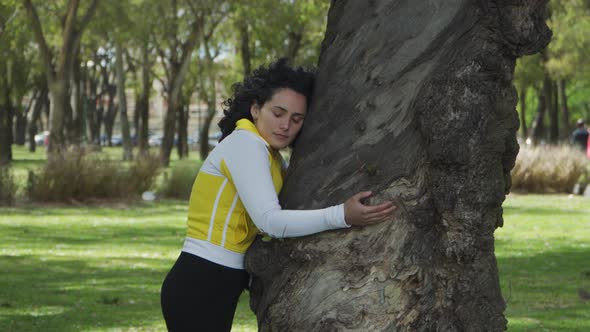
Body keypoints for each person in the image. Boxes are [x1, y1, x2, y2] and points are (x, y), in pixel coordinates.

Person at [160, 59, 396, 332]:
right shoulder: (245, 144)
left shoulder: (269, 155)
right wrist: (342, 215)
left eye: (296, 119)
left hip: (215, 282)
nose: (285, 125)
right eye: (278, 113)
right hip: (199, 281)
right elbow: (270, 221)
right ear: (256, 109)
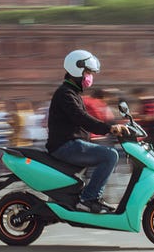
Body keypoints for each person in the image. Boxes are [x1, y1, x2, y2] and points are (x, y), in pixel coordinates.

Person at [46, 50, 128, 213]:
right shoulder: (65, 94)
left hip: (70, 144)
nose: (90, 76)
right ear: (76, 70)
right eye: (88, 72)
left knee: (104, 155)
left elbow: (79, 123)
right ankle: (89, 198)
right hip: (65, 146)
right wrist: (109, 128)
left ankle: (81, 196)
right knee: (110, 155)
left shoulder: (72, 93)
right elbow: (81, 118)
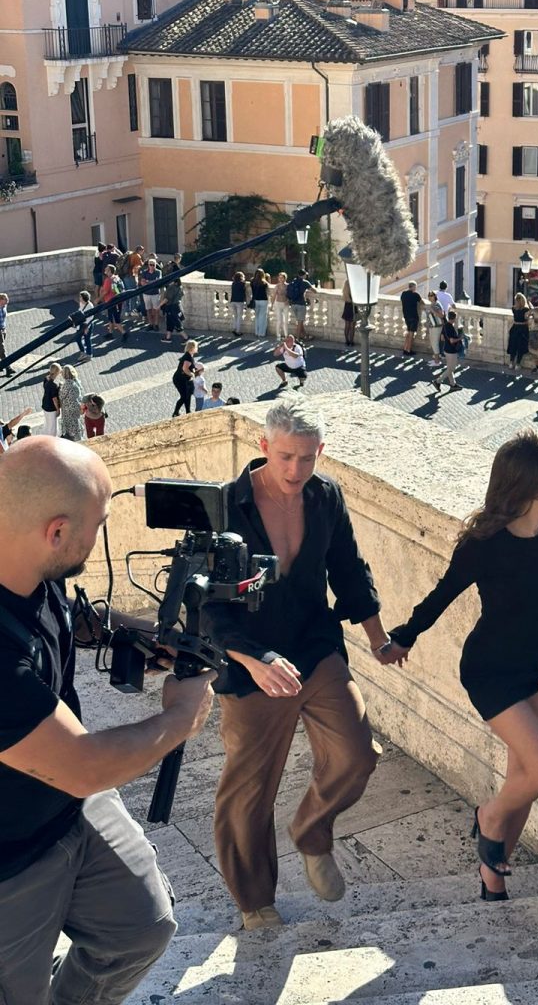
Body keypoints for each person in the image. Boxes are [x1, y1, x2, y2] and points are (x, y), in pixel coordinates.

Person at [0, 437, 214, 1004]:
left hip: (68, 806)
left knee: (141, 929)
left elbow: (63, 614)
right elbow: (83, 766)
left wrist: (132, 635)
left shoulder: (22, 555)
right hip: (11, 860)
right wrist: (181, 717)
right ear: (56, 532)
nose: (102, 535)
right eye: (99, 524)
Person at [201, 401, 389, 930]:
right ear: (263, 446)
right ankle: (255, 902)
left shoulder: (326, 495)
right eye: (285, 456)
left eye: (307, 458)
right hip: (250, 661)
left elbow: (350, 570)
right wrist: (253, 660)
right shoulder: (225, 507)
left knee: (357, 753)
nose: (295, 469)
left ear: (320, 452)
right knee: (249, 789)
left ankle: (311, 830)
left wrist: (378, 639)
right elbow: (206, 606)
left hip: (313, 646)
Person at [387, 431, 538, 903]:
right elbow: (443, 594)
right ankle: (488, 816)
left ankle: (494, 880)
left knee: (524, 780)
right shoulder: (484, 544)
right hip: (491, 671)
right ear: (528, 480)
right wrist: (404, 635)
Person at [432, 308, 463, 393]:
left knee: (449, 368)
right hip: (451, 351)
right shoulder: (450, 327)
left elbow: (442, 338)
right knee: (451, 369)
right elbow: (452, 341)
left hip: (446, 349)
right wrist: (460, 338)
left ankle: (453, 384)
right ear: (454, 318)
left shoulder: (445, 326)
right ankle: (437, 381)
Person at [58, 365, 85, 442]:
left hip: (68, 408)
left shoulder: (67, 384)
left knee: (70, 426)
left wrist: (60, 388)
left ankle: (75, 440)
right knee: (77, 422)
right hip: (77, 405)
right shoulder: (76, 381)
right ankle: (79, 437)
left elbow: (61, 396)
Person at [172, 339, 198, 416]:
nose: (197, 348)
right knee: (184, 396)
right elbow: (185, 369)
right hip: (180, 380)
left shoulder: (189, 355)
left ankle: (188, 411)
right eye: (196, 347)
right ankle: (176, 412)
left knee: (188, 394)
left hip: (185, 379)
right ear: (192, 348)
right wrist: (192, 374)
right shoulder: (188, 357)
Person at [506, 292, 532, 371]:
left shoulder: (514, 309)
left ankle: (511, 363)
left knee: (513, 345)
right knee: (521, 346)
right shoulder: (526, 310)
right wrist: (529, 303)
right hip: (523, 329)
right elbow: (529, 314)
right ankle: (518, 364)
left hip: (515, 328)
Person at [288, 270, 315, 342]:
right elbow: (314, 291)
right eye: (306, 275)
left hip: (293, 304)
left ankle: (305, 335)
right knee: (300, 322)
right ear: (304, 275)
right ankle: (297, 339)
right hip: (301, 304)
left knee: (300, 321)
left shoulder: (293, 281)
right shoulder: (305, 282)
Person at [98, 265, 125, 337]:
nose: (105, 270)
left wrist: (98, 299)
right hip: (118, 301)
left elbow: (105, 292)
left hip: (112, 302)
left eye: (106, 269)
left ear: (110, 271)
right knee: (110, 318)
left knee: (116, 320)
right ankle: (110, 333)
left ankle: (124, 333)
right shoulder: (117, 278)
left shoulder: (108, 280)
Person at [401, 281, 424, 355]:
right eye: (415, 287)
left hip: (406, 316)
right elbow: (422, 302)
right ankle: (408, 350)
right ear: (413, 287)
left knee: (408, 332)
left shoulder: (403, 294)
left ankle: (405, 349)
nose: (416, 288)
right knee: (411, 334)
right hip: (413, 316)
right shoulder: (415, 295)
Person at [160, 276, 185, 344]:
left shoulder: (171, 288)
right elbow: (182, 294)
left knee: (177, 323)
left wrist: (159, 305)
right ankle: (168, 337)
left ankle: (186, 338)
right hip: (177, 307)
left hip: (171, 307)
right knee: (170, 322)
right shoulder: (180, 287)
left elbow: (167, 299)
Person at [140, 259, 162, 331]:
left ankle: (156, 324)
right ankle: (151, 324)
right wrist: (152, 282)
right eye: (150, 264)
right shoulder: (144, 272)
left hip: (155, 294)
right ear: (148, 265)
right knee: (148, 310)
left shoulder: (158, 272)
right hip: (146, 294)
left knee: (156, 310)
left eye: (153, 265)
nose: (152, 266)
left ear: (155, 265)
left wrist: (147, 281)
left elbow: (158, 281)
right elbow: (142, 283)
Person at [424, 291, 444, 368]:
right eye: (429, 295)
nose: (430, 297)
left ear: (435, 296)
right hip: (432, 326)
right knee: (433, 343)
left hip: (437, 327)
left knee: (435, 343)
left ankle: (437, 362)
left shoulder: (437, 304)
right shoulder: (432, 304)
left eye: (431, 295)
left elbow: (442, 315)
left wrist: (432, 311)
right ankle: (436, 359)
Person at [41, 363, 62, 436]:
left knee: (47, 423)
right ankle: (52, 438)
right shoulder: (53, 385)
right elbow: (54, 399)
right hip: (51, 407)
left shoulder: (46, 378)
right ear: (56, 372)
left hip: (45, 404)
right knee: (52, 426)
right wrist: (58, 409)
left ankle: (45, 436)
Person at [271, 272, 292, 342]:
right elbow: (274, 295)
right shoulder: (277, 286)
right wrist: (272, 305)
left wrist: (288, 300)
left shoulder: (288, 286)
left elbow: (290, 295)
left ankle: (286, 335)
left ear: (285, 278)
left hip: (285, 304)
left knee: (286, 321)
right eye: (279, 278)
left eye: (282, 278)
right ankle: (278, 335)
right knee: (279, 321)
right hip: (278, 303)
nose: (280, 279)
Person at [250, 269, 270, 340]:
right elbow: (267, 291)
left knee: (257, 317)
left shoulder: (252, 282)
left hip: (256, 300)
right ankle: (261, 333)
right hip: (263, 300)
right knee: (262, 317)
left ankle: (257, 332)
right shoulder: (264, 283)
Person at [230, 271, 249, 337]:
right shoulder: (243, 284)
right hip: (239, 302)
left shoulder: (233, 283)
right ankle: (238, 331)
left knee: (235, 316)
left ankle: (234, 328)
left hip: (233, 301)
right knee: (239, 317)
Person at [341, 280, 355, 346]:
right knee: (352, 326)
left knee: (347, 325)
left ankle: (347, 341)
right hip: (353, 306)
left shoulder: (346, 286)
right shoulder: (354, 285)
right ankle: (351, 342)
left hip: (347, 306)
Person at [0, 291, 10, 375]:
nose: (7, 301)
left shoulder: (4, 306)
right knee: (2, 349)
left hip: (3, 329)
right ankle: (8, 367)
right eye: (5, 299)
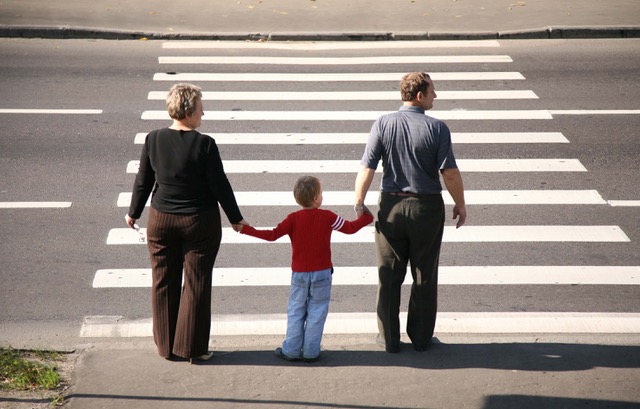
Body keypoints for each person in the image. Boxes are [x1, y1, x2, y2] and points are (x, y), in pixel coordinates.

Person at [125, 83, 247, 364]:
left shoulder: (153, 139)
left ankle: (166, 347)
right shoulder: (204, 144)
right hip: (199, 222)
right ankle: (192, 348)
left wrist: (134, 212)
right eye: (200, 108)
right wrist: (235, 218)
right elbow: (220, 185)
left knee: (163, 281)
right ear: (189, 112)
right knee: (196, 283)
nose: (203, 112)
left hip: (161, 220)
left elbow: (144, 180)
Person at [354, 72, 467, 353]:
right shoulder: (438, 128)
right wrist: (461, 204)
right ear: (420, 96)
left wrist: (359, 202)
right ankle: (420, 338)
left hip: (390, 206)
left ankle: (390, 339)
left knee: (389, 274)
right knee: (424, 274)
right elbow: (449, 173)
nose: (435, 96)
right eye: (432, 92)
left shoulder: (383, 123)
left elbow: (367, 167)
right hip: (426, 208)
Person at [237, 176, 374, 362]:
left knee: (296, 309)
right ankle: (311, 351)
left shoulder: (293, 219)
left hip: (299, 273)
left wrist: (246, 229)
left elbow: (272, 235)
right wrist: (367, 217)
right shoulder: (328, 217)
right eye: (322, 193)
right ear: (317, 197)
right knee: (317, 310)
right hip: (323, 272)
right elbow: (349, 228)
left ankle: (291, 350)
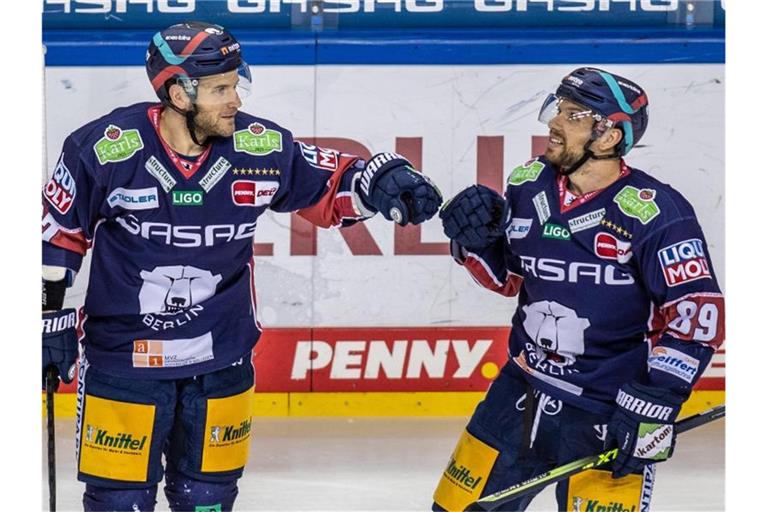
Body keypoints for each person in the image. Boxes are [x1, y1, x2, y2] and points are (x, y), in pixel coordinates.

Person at [41, 21, 442, 512]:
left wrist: (380, 181)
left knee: (207, 500)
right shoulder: (104, 149)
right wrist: (47, 317)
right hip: (124, 361)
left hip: (222, 359)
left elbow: (331, 181)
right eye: (219, 89)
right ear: (176, 93)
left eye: (236, 84)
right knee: (117, 503)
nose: (235, 100)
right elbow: (59, 234)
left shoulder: (259, 148)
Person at [433, 67, 724, 511]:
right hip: (518, 393)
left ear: (608, 136)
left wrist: (655, 398)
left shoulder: (658, 213)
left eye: (572, 115)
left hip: (609, 409)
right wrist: (473, 243)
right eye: (558, 109)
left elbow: (697, 317)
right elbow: (509, 278)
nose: (553, 122)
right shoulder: (528, 185)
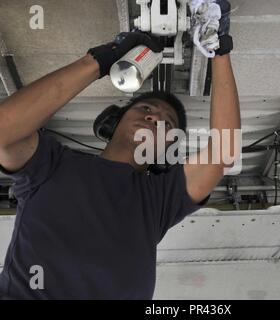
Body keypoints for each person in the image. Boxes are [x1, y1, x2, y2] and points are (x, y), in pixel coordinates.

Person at [0, 1, 240, 299]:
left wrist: (218, 48)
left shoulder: (157, 201)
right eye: (146, 108)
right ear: (114, 122)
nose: (155, 117)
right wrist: (105, 58)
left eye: (167, 123)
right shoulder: (52, 166)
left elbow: (222, 154)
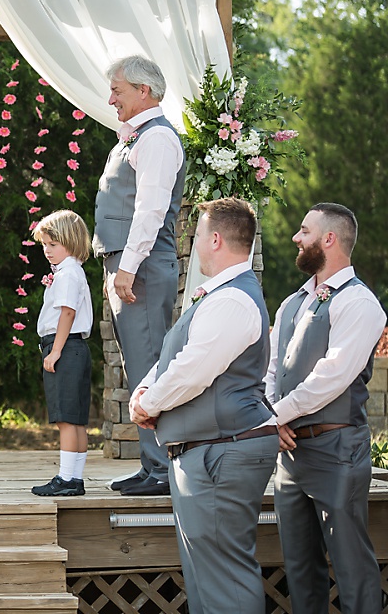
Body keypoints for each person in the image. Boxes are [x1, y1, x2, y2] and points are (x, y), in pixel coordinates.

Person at [130, 198, 278, 614]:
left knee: (224, 578)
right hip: (207, 448)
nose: (193, 244)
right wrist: (144, 392)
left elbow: (193, 370)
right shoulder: (218, 296)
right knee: (206, 577)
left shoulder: (233, 300)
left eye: (196, 235)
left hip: (222, 449)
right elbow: (174, 357)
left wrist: (149, 404)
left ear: (215, 239)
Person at [265, 203, 385, 614]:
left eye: (304, 230)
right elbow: (271, 370)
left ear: (329, 239)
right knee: (300, 569)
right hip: (289, 455)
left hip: (337, 452)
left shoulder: (360, 303)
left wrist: (274, 417)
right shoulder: (290, 304)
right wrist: (273, 419)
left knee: (352, 568)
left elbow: (331, 377)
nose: (296, 237)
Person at [92, 56, 185, 497]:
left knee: (149, 365)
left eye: (118, 90)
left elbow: (150, 211)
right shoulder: (138, 136)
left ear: (143, 91)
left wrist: (127, 268)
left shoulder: (158, 139)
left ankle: (164, 470)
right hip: (130, 264)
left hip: (143, 266)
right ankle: (152, 464)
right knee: (139, 364)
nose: (111, 99)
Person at [29, 210, 94, 498]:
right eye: (44, 244)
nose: (47, 250)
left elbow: (67, 312)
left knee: (65, 418)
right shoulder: (72, 272)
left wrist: (55, 351)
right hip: (75, 348)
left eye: (53, 244)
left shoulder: (67, 274)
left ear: (70, 241)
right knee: (76, 418)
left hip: (64, 347)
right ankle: (75, 478)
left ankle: (66, 477)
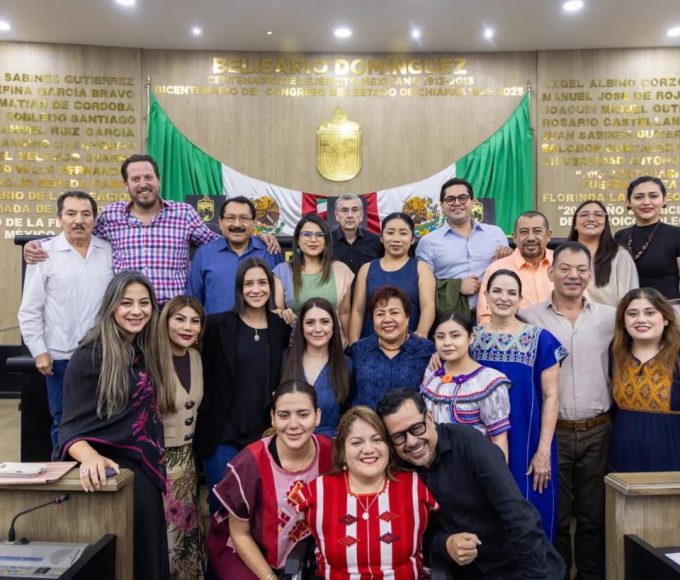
***
## REQUIRED ACTION
From the line containing "left shoulder: (360, 303)" through the last line of the records above, reproduce every line exactly, leaving out the pictures.

## THE ANSWER
left shoulder: (360, 303)
left wrist: (274, 417)
right shoulder: (290, 304)
right wrist: (273, 419)
left knee: (352, 568)
left elbow: (331, 377)
nose: (296, 237)
Person at [92, 56, 185, 497]:
left knee: (149, 365)
left eye: (118, 90)
left elbow: (150, 211)
right shoulder: (138, 136)
left ear: (143, 91)
left wrist: (127, 268)
left shoulder: (158, 139)
left ankle: (164, 470)
right hip: (130, 264)
left hip: (143, 266)
right ankle: (152, 464)
right knee: (139, 364)
nose: (111, 99)
Person at [29, 210, 94, 498]:
right eye: (44, 244)
nose: (47, 250)
left elbow: (67, 312)
left knee: (65, 418)
right shoulder: (72, 272)
left wrist: (55, 351)
right hip: (75, 348)
left eye: (53, 244)
left shoulder: (67, 274)
left ear: (70, 241)
right knee: (76, 418)
left hip: (64, 347)
right ankle: (75, 478)
left ankle: (66, 477)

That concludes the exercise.